◆ Document passage
The Wikipedia page about [JPEG-Komprimierung](https://de.wikipedia.org/wiki/JPEG#Die_JPEG-Komprimierung) gives
a good overview. The Wikipedia pages also assumes that all images are between 0 and 255. That is why we do not convert it to 0-1 as an exception.

In [3]:
img = astronaut() # The 
img.shape

In [4]:
class Blocks:
    """Transforms an image to blocks. A (512, 512) image will become an (64, 64, 8, 8) numpy array"""
    def __init__(self, block_size=8):
        self.block_size = block_size
        
    def __call__(self, img):
        b = self.block_size
        heigth, width = img.shape
        assert img.shape[0] % b == 0
        assert img.shape[1] % b == 0
        blocks = np.zeros((heigth // b, width // b, b, b), dtype=img.dtype)
        for i in range(0, heigth // b):
            for j in range(0, heigth // b):
                blocks[i, j] = img[i*b:(i+1)*b, j*b:(j+1)*b]
        return blocks

    def invert(self, blocks):
        bh, bw = blocks.shape[:2]
        b = self.block_size
        heigth, width = (bh*self.block_size, bw*self.block_size)

        img = np.zeros((heigth, width), dtype=blocks.dtype)
        for i in range(0, bh):
            for j in range(0, bw):
                img[i*b:(i+1)*b, j*b:(j+1)*b] = blocks[i, j]
        return img
    

img_blocks = Blocks(block_size=8)(img[:, :, 0])
print(img_blocks.shape)
assert img_blocks.shape[2:] == (8, 8)
img_inv = Blocks(block_size=8).invert(img_blocks)
assert (img[:, :, 0] == img_inv).all()

In [5]:
class ChromaSubsampling:
    """See https://en.wikipedia.org/wiki/YCbCr."""
    ycbcr = np.array([
        [0.299,  0.587,  0.114],
        [-0.168736, -0.331264,  0.5],
        [0.5, -0.418688, -0.0813],
    ])
    def __call__(self, rgb_img):
        """Transforms the rgb image to YCbCr. The cb and cr channels have half the resolution of the Y-channel.
           You can simply use the mean of four neighbours.
        """
        shape = rgb_img.shape
        
        ycbcr_img = np.dot(self.ycbcr, rgb_img.reshape(-1, 3).T)
        ycbcr_img = ycbcr_img.T.reshape(shape)
        # subsample the cb and cr channel, so that they have half the resolution of the Y-channel.
        # A simple thing might be to use the mean of 4 neighbours.

◆ Work to be completed
Print the JPEG compression passage from "# subsample the" to "of 4 neighbours." without any change.

◆ Supplied information
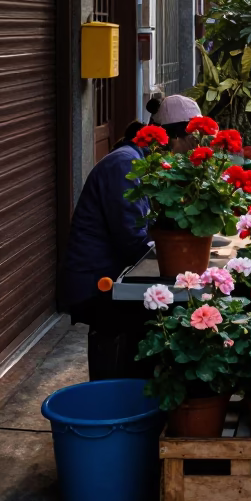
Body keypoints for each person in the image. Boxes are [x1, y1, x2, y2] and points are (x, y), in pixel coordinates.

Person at [59, 93, 203, 379]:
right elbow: (133, 241)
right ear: (171, 139)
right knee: (175, 315)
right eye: (191, 143)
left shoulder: (144, 164)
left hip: (119, 276)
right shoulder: (124, 165)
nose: (192, 152)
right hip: (96, 286)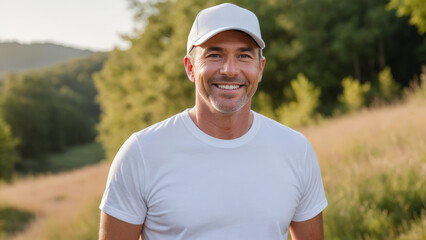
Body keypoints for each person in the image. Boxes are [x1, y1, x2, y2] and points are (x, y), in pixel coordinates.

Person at [99, 3, 327, 240]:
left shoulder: (295, 149)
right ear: (190, 68)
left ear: (260, 69)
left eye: (244, 55)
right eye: (214, 55)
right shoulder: (142, 153)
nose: (229, 70)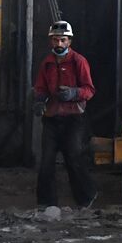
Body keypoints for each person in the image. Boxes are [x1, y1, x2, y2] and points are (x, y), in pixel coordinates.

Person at [32, 20, 98, 208]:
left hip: (74, 119)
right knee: (46, 162)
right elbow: (41, 88)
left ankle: (86, 197)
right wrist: (39, 101)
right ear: (51, 41)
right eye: (55, 40)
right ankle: (46, 204)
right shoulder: (47, 63)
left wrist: (74, 93)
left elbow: (89, 90)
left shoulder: (79, 61)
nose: (58, 44)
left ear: (69, 41)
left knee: (74, 157)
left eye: (62, 40)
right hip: (52, 119)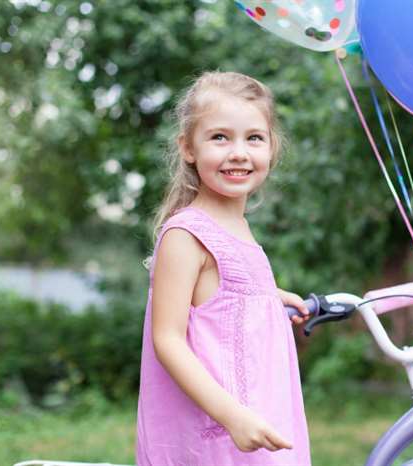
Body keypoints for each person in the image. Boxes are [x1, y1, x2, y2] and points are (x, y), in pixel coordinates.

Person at [136, 71, 312, 466]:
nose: (238, 152)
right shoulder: (185, 233)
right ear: (188, 148)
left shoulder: (239, 228)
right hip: (217, 438)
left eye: (254, 138)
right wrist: (232, 416)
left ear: (272, 147)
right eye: (219, 137)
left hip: (262, 418)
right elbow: (168, 340)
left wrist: (271, 297)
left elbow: (219, 299)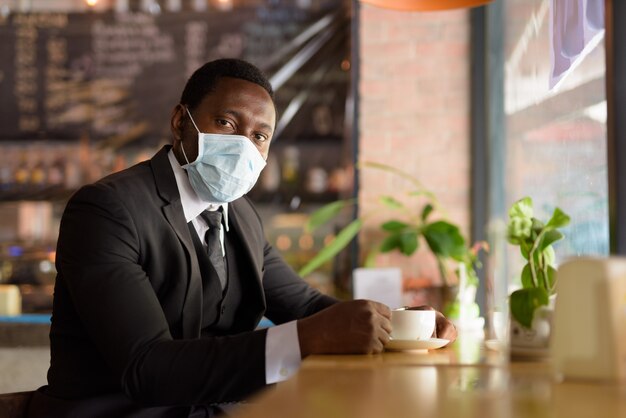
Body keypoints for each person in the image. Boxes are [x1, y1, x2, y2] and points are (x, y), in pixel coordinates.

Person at [27, 59, 456, 417]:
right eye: (227, 122)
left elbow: (306, 307)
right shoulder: (107, 210)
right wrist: (306, 339)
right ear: (181, 122)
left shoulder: (241, 217)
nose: (244, 146)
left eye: (259, 136)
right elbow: (147, 368)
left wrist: (398, 324)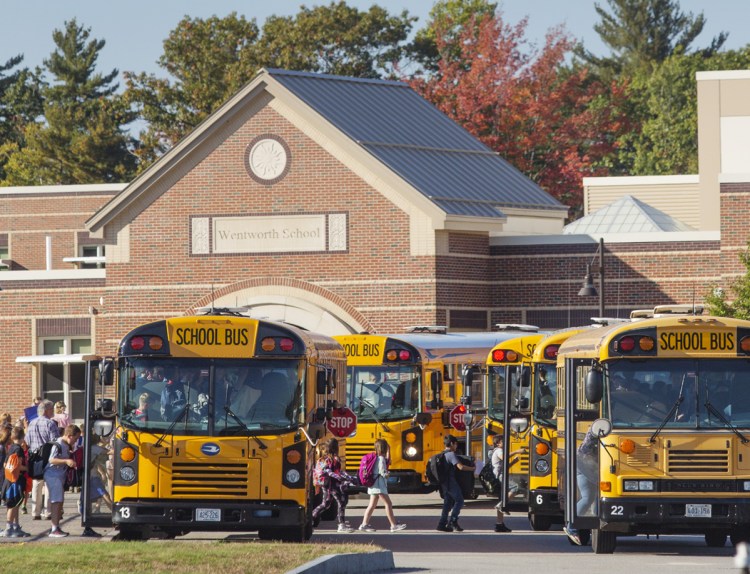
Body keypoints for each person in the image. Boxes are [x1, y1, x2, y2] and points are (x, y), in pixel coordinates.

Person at [358, 439, 406, 533]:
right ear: (384, 448)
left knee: (371, 505)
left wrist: (389, 451)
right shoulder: (381, 459)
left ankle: (364, 524)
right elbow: (382, 471)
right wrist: (387, 474)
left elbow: (386, 462)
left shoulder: (375, 457)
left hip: (373, 485)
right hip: (379, 486)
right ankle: (393, 525)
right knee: (388, 504)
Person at [564, 425, 599, 546]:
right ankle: (572, 527)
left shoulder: (599, 425)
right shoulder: (600, 426)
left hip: (584, 465)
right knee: (589, 497)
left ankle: (595, 525)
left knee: (592, 497)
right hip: (586, 466)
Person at [311, 438, 355, 533]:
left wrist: (348, 477)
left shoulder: (324, 459)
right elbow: (332, 472)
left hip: (326, 485)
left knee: (325, 504)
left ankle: (311, 517)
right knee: (341, 503)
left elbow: (334, 472)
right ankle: (341, 525)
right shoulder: (334, 459)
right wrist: (342, 477)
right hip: (333, 485)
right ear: (335, 448)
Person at [44, 423, 81, 537]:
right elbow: (51, 460)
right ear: (70, 435)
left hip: (59, 476)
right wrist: (66, 461)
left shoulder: (65, 444)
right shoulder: (59, 443)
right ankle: (54, 528)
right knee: (56, 501)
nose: (76, 441)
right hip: (53, 475)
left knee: (59, 501)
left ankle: (56, 526)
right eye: (75, 438)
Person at [26, 399, 59, 520]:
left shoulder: (31, 423)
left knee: (36, 483)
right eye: (51, 409)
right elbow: (55, 441)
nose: (53, 412)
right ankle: (48, 511)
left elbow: (27, 440)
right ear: (47, 410)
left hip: (35, 457)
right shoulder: (50, 424)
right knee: (49, 484)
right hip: (48, 456)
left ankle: (35, 512)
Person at [436, 434, 475, 533]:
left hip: (444, 483)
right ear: (452, 443)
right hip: (451, 482)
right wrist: (473, 469)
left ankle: (441, 524)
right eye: (456, 444)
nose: (456, 446)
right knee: (460, 500)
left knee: (447, 503)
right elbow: (460, 467)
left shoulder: (442, 454)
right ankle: (453, 521)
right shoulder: (451, 454)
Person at [489, 434, 525, 533]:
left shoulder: (497, 451)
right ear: (498, 443)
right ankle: (501, 505)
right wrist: (517, 451)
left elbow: (503, 466)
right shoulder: (499, 451)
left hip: (499, 476)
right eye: (503, 441)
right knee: (516, 487)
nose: (505, 443)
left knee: (502, 499)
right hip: (500, 477)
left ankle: (499, 524)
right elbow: (503, 457)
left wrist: (513, 462)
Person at [1, 426, 30, 537]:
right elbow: (17, 465)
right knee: (13, 504)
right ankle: (9, 527)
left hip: (8, 479)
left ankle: (15, 526)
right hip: (16, 480)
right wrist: (27, 468)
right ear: (23, 436)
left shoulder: (11, 447)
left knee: (15, 504)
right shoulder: (19, 450)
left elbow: (5, 464)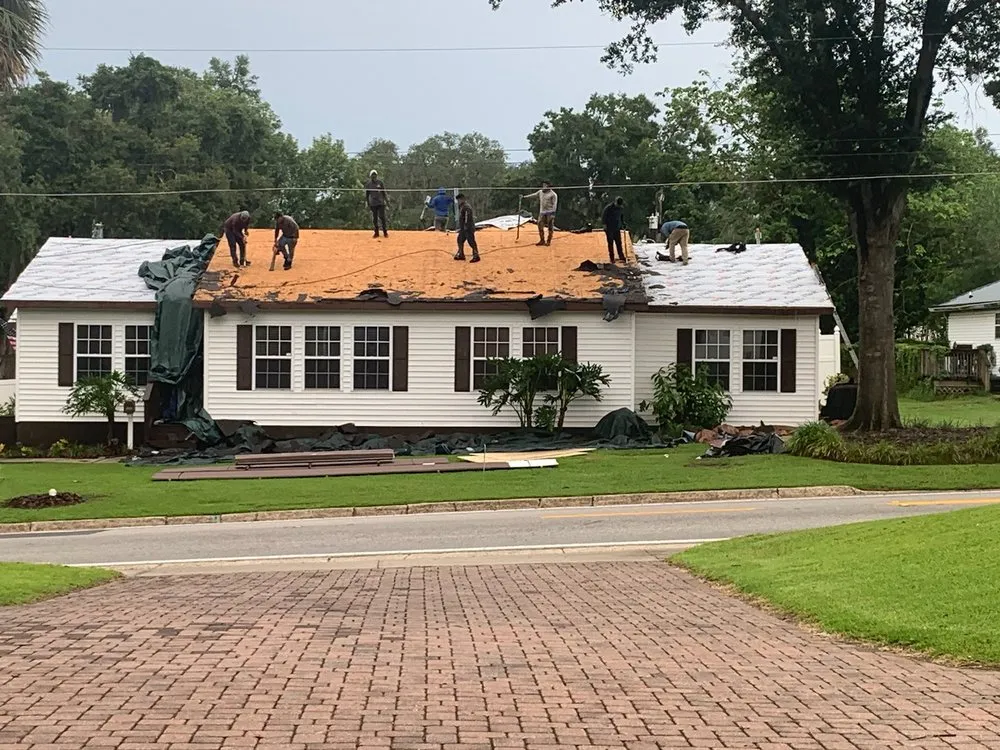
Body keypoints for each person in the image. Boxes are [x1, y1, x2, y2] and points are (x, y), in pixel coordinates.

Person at [523, 181, 558, 246]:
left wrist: (553, 214)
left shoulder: (553, 194)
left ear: (548, 187)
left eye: (544, 185)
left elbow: (554, 205)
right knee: (540, 225)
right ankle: (542, 240)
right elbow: (533, 195)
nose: (543, 187)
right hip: (542, 212)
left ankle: (548, 241)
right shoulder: (540, 192)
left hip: (550, 212)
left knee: (550, 227)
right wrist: (524, 197)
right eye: (543, 185)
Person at [453, 193, 480, 263]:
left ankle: (476, 255)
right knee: (460, 240)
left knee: (471, 241)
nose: (458, 201)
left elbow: (467, 217)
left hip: (468, 228)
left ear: (462, 199)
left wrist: (466, 226)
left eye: (459, 200)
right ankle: (461, 254)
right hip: (463, 228)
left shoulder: (466, 207)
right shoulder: (461, 206)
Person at [602, 196, 626, 264]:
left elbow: (621, 217)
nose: (618, 206)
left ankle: (621, 257)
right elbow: (604, 216)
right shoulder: (608, 208)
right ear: (615, 202)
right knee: (610, 243)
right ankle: (612, 258)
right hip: (609, 228)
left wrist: (623, 223)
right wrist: (604, 225)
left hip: (617, 228)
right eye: (617, 204)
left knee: (619, 243)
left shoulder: (620, 208)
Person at [365, 170, 389, 238]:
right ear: (370, 176)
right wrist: (367, 203)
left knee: (382, 217)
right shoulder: (368, 184)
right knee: (375, 218)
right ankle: (376, 233)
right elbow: (367, 195)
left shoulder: (380, 183)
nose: (374, 176)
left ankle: (385, 232)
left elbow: (384, 193)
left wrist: (387, 202)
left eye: (375, 174)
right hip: (373, 204)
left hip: (380, 203)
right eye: (372, 175)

◆ Finished exercise
# subsample the cb and cr channel, so that they have half the resolution of the Y-channel.
        # A simple thing might be to use the mean of 4 neighbours.